C’est aujourd’hui chose faite, puisque la circulaire y afférente a été signée voilà plusieurs semaines et est en cours de mise en œuvre.

Vous l’avez dit, monsieur le sénateur Gilles, il convient également d’accélérer et de rendre concrètes l’ensemble de ces dispositions. Dans chacun de ces départements, il existe, vous le savez, les PDLHI, les pôles départementaux de lutte contre l’habitat indigne, mais ceux-ci restaient à l’état de plans. C’est pourquoi nous les avons fait évoluer pour leur fixer de véritables objectifs et un véritable projet de lutte. Nous avons donc demandé à chacun d’eux de nous remettre avant le 30 avril prochain une feuille de route très précise, avec des objectifs de lutte contre l’insalubrité, que nous pourrons piloter, en liaison avec les collectivités et en totale transparence, évidemment.

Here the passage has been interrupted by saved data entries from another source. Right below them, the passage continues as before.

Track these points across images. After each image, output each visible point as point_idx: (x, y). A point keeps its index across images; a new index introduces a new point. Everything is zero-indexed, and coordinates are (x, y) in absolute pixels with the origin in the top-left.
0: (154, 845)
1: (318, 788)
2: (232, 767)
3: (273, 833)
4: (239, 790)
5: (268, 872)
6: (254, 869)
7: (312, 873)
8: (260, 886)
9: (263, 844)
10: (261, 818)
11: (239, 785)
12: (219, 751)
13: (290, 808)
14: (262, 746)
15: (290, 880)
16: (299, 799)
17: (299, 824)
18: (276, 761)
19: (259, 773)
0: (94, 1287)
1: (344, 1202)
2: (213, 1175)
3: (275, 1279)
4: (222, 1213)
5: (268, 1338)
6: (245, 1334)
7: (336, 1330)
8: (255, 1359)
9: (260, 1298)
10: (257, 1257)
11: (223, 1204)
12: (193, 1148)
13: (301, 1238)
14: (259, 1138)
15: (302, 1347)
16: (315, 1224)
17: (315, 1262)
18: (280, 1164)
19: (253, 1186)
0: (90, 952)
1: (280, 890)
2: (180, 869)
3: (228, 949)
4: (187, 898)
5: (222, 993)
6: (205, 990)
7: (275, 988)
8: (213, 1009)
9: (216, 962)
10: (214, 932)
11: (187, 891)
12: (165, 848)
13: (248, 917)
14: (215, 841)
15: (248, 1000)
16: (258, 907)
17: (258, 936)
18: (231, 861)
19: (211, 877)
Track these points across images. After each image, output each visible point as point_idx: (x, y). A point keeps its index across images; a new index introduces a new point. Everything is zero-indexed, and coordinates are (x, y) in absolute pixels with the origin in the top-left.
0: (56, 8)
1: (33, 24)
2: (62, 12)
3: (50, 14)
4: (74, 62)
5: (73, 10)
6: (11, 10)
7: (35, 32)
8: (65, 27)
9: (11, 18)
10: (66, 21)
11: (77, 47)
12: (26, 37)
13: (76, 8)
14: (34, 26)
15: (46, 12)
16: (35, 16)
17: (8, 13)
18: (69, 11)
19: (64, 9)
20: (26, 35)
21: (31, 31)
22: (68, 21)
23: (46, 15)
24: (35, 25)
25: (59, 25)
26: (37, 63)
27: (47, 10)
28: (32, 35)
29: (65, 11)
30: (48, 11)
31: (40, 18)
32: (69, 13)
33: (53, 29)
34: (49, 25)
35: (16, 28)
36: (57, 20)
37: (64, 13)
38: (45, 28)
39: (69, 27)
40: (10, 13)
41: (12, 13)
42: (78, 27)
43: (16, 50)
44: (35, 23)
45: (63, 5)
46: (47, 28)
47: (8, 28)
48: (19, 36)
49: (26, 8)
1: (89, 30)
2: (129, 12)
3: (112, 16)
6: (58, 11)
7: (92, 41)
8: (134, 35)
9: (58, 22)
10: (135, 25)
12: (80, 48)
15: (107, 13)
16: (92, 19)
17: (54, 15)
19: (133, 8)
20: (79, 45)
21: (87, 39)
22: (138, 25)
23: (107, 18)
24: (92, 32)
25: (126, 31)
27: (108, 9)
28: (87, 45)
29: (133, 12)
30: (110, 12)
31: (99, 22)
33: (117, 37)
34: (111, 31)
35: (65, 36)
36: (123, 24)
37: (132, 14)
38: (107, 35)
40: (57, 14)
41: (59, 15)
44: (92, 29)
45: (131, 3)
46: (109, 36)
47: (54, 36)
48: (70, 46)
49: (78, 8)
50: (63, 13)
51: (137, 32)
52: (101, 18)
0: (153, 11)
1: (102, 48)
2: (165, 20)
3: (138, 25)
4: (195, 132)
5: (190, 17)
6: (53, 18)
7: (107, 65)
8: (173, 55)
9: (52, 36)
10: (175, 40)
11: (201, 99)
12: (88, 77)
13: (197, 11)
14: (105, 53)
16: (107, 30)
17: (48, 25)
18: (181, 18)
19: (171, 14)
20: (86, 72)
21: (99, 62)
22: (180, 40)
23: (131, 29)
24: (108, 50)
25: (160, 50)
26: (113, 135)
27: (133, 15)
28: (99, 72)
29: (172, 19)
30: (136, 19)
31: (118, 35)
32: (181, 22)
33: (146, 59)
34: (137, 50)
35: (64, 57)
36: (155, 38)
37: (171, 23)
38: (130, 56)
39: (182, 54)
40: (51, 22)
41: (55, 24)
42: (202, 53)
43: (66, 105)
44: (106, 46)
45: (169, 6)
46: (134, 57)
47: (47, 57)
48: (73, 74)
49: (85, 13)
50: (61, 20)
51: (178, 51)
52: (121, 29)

Dans le cadre de la loi ÉLAN est également prévue une habilitation à légiférer par ordonnance, vous l’avez souligné, qui doit permettre de traiter cette complexité. Il existe aujourd’hui plus de treize polices et plus de trois codes, extrêmement techniques. Or toutes ces polices et tous ces codes visent un seul et même objectif : lutter contre l’insalubrité. Il est vrai qu’il devient parfois kafkaïen de se retrouver dans l’ensemble de ces polices, de ces codes. Tout cela conduit, en conséquence, à des décisions beaucoup trop longues et, parfois même, au désabusement de l’ensemble des collectivités et des services de l’État, qui doivent trouver par quel biais il est plus efficace de lutter contre ce fléau.

Telle est la mission que le Premier ministre a confiée au parlementaire Guillaume Vuilletet pour faire en sorte, conformément au débat que nous avons eu, de mettre, en regard des besoins opérationnels de lutte contre l’habitat indigne, les outils, les voies et moyens disponibles pour les collectivités territoriales, qui se trouvent en première ligne, avec l’appui des services de l’État – les autorités régionales de santé, les préfectures et tant d’autres.

Les résultats de cette mission sont attendus pour la fin du mois de mai ou le courant du mois de juin, et je puis vous l’affirmer, madame la rapporteure, je partage votre souhait que nous ne prenions pas dix-huit mois pour prendre cette ordonnance, que nous puissions le faire de manière extrêmement accélérée.

Au-delà de tout cela, le Gouvernement reste très attentif à toutes les propositions susceptibles d’améliorer les dispositifs existants. C’était vraiment l’état d’esprit qui régnait dans cette enceinte et dans celle de l’Assemblée nationale au moment de l’examen de la loi ÉLAN, et vous pouvez être sûrs, mesdames, messieurs les sénateurs, que c’est dans le même état d’esprit que je me tiens devant vous, cet après-midi.

Je veux revenir sur de nombreux points de votre proposition de loi, monsieur Gilles.

D’après ce que Mme la rapporteure et vous avez indiqué, je comprends que la commission des affaires économiques souhaiterait disposer de plus de temps, en raison notamment de déplacements et d’auditions supplémentaires, pour approfondir la réflexion sur les moyens de rendre plus efficace l’action contre l’habitat indigne, ce que je salue et soutiens fortement. Néanmoins, si je peux me le permettre, je veux vous livrer tout de même quelques premières analyses à propos de cette proposition de loi.

Je partage avec vous la volonté de renforcer l’amende en cas de manquement à l’obligation de déclaration préalable de mise en location. Par exemple, la mairie de Marseille, si j’en crois les dernières informations, a décidé d’instituer le permis de louer, comme ce fut le cas à Aubervilliers.